The transformation of the adviser-client experience

The U.S. auto industry has changed dramatically in recent decades. Is wealth management headed for the same type of disruption?
APR 23, 2018

In 1955, the Detroit auto companies owned 95% of the U.S. market – but the times they were a-changin'. Returning servicemen were having families and moving to the suburbs, driving demand for smaller second cars. The Big Three liked the big margins of their big cars and were busy adding horsepower and chrome to pump up their profits. They looked down their noses at the VW Beetle, the top-selling small entry — it was low on horsepower and driven only with a stick shift. Toyota initially bombed in the U.S. market, selling only 288 cars in 1958. But the 1966 Toyota Corona was more powerful and sported factory-installed air conditioning and an automatic transmission. Those features hit the bull's eye of boomer demand — especially among the growing number of female drivers. When the Arab oil embargo struck in 1973, Detroit was pounded, but it still delayed serious investment in smaller cars until 1977 — if "serious" meant the combustible Pinto and the Cadillac Cimarron not-a-Chevy Cavalier. But it was too little, too late. By the mid-1990s, Detroit's market share had fallen by more than half, a third of all auto-related jobs were gone, and the Camry was the No. 1 selling car in the U.S. If you were to calculate the dollar value of Detroit's lost market share, it would be over $300 billion in 2018 alone (roughly the total worldwide revenue from all businesses at both General Motors and Ford in 2017). Yikes.

DID ANYONE SEE THE ICEBERGS?

This industrial collapse is breathtaking. How could it have happened — in plain sight? Didn't anyone see the icebergs? Is the current wealth management system headed for its own iceberg? Will there be a retrospective in a 2025 InvestmentNews issue that declares "they ignored the signs"? Are robo-advisers the new small cars? In his authoritative 1986 chronicle of the auto industry fail, "The Reckoning," Pulitzer Prize-winning author David Halberstam wrote about the "Japanese ascent and the American malaise" as Detroit failed to grasp the challenge to its market dominance. Will the new headline be "Amazon/Google/Apple stepped in to save America's investors" from advisers who didn't listen? Disruption doesn't just happen — it gets invited. Overconfidence, failure to understand significant market changes and ignoring direct consumer input create opportunity — for competition. Add in attractive profit margins, technological innovations and the ability to start fresh without legacy systems, and you have the makings of a pretty robust industry transformation. In wealth management, the "product" is client success — facilitated by the ease of the adviser/client working relationship. There is a lot of great industry press afforded technology and low-cost products, but fintech and passive investing alone will not create the best client outcomes — at least as long as the clients are human. Advisers add the most value when they help their clients make better choices. It's tough to focus on the risks of longevity or how best to support a special needs child if your CRM is clunky or your portfolio tool doesn't address taxes.
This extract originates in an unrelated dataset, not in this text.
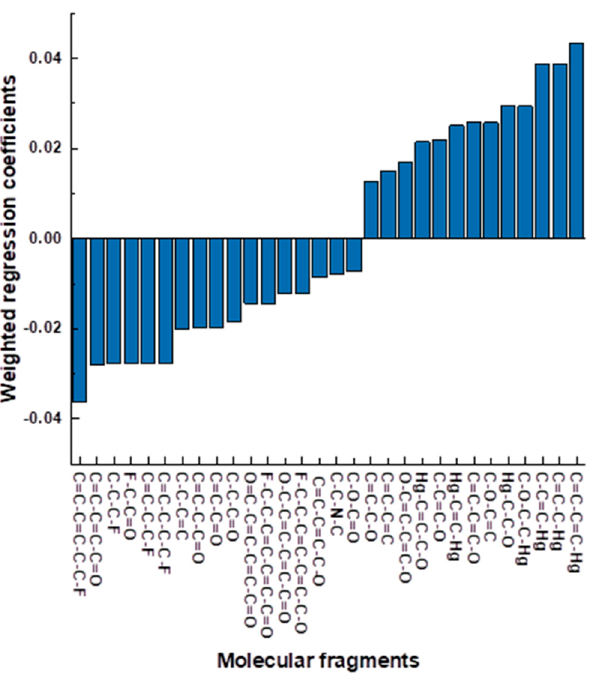
Figure 4. Fragments with the largest contribution in logK sel (HCO 3 − /Cl − ) values, where ‘-’ is a single bond and ‘=’ is a double bond.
Advisers and clients have been waiting forever for a simpler, easier way to connect and advisers waste precious time every day explaining awkward procedures and non-intuitive protocols. The best clients demand transparency, seamless communications, and more comprehensive and insightful analyses. The best advisers don't need a fiduciary rule to outline good business practices — they benefit more from insightful data systems, smart portfolio tools and flexible products. Together this team must tackle the real challenges of wealth management, which are the real-life issues of health, longevity and legacy — among others.

PRIVATE CLIENT 2020

The leadership team of InvestmentNews has given me space to take on the future of wealth management and the disruption now beginning across the industry. I'll be offering observations and suggesting implications. I will defer always to the needs and preferences of wealth management clients and continue to champion the best advisers. I've scoped out nine elements of the wealth management "eco-system" and will dig into each, as well as consider how they best work together to create better client solutions. I've logged a lot of miles over the past 35 years and I will be leaning on many great friends and colleagues to capture innovation. My hope is that together we can gain the insights that by the year 2020 will be 20/20 hindsight. (Full disclosure – my parent's first car was a VW Beetle and my grandfather tried to convince me his Cimarron was a real Cadillac. I learned to drive on a three-speed Vega and my first car was a Corolla Liftback. I have kept a first edition copy of "The Reckoning" on my desk for years.) Steve Gresham is former head of the Private Client Group at Fidelity Investments and adjunct lecturer in public policy at Brown University.